> _PROBLEM TO WORK ON_: Among the entries below, find the lines holding "Orgdown" and copy them.

================================

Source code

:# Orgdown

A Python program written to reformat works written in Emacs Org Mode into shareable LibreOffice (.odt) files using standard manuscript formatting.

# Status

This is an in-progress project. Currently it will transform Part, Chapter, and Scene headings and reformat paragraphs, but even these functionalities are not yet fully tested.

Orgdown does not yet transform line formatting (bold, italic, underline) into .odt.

================================

> _ANSWER TO THIS PROBLEM_:
:# Orgdown
Orgdown does not yet transform line formatting (bold, italic, underline) into .odt.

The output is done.